**DATASET RECORDS**
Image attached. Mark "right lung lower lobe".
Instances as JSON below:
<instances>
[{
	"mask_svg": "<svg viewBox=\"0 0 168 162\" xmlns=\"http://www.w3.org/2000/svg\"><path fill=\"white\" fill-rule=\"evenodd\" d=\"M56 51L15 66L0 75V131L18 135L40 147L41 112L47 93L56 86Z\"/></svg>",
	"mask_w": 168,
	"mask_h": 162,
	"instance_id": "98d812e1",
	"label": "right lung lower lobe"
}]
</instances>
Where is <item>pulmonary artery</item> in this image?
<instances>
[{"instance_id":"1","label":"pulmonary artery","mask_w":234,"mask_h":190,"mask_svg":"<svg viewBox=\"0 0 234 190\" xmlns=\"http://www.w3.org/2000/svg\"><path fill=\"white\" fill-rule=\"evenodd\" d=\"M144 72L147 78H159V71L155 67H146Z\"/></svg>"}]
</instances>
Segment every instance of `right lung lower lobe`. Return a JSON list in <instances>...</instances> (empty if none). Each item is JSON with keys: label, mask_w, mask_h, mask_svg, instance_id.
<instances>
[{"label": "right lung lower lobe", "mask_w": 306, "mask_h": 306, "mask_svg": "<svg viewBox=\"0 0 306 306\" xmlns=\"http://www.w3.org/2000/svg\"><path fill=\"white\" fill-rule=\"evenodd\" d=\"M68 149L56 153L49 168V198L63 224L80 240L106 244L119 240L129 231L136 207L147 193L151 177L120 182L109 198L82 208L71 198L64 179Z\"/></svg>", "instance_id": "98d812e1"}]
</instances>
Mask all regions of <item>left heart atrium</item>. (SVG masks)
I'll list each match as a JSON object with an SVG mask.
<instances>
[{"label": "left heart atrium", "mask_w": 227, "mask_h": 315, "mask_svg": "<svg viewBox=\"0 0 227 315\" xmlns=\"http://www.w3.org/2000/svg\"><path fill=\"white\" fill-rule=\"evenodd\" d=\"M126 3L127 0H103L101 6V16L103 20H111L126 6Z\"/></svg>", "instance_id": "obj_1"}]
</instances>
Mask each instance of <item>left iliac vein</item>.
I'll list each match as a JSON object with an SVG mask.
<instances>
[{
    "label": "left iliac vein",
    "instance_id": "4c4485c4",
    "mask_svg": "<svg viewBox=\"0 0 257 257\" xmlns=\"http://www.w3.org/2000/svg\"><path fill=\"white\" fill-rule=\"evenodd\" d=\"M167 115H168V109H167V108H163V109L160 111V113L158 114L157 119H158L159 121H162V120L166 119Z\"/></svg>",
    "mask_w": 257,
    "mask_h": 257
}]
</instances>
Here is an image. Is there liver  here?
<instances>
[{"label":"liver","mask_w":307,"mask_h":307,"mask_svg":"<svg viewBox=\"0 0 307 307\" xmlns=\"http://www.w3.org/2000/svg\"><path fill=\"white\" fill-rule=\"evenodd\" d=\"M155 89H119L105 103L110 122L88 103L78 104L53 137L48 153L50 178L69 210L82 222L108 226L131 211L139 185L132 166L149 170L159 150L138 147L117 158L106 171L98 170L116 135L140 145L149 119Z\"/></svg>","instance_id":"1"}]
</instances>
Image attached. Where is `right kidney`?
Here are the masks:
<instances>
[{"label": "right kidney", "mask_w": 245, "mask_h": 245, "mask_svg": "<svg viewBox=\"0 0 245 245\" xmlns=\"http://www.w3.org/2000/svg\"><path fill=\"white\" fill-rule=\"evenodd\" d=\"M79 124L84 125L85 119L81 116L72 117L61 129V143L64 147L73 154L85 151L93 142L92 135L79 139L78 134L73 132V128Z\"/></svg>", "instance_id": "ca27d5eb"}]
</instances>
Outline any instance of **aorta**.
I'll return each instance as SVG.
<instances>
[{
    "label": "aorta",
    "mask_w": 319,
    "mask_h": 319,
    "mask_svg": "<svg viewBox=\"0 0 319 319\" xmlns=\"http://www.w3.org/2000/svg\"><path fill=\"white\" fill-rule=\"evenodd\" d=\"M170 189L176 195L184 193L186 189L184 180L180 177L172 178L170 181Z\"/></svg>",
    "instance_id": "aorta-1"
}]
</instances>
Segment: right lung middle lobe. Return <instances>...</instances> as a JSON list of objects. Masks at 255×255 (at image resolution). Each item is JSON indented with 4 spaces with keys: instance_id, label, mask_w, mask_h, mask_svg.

**INSTRUCTION**
Reproduce the entries word for word, starting at the line that contains "Image attached. Where" and ending with the last line of the entries.

**RIGHT ANSWER**
Image attached. Where is `right kidney`?
Here are the masks:
<instances>
[{"label": "right kidney", "mask_w": 245, "mask_h": 245, "mask_svg": "<svg viewBox=\"0 0 245 245\" xmlns=\"http://www.w3.org/2000/svg\"><path fill=\"white\" fill-rule=\"evenodd\" d=\"M79 124L84 125L85 119L81 116L72 117L61 129V143L64 147L73 154L85 151L93 142L92 135L79 139L78 134L73 132V128Z\"/></svg>", "instance_id": "ca27d5eb"}]
</instances>
Outline any instance of **aorta**.
I'll return each instance as SVG.
<instances>
[{
    "label": "aorta",
    "mask_w": 319,
    "mask_h": 319,
    "mask_svg": "<svg viewBox=\"0 0 319 319\" xmlns=\"http://www.w3.org/2000/svg\"><path fill=\"white\" fill-rule=\"evenodd\" d=\"M170 189L176 195L184 193L186 189L184 180L180 177L172 178L170 181Z\"/></svg>",
    "instance_id": "aorta-1"
}]
</instances>
Segment: right lung middle lobe. Return <instances>...</instances> as a JSON list of objects. Masks at 255×255 (at image resolution). Each item is JSON indented with 4 spaces with keys: instance_id, label, mask_w, mask_h, mask_svg.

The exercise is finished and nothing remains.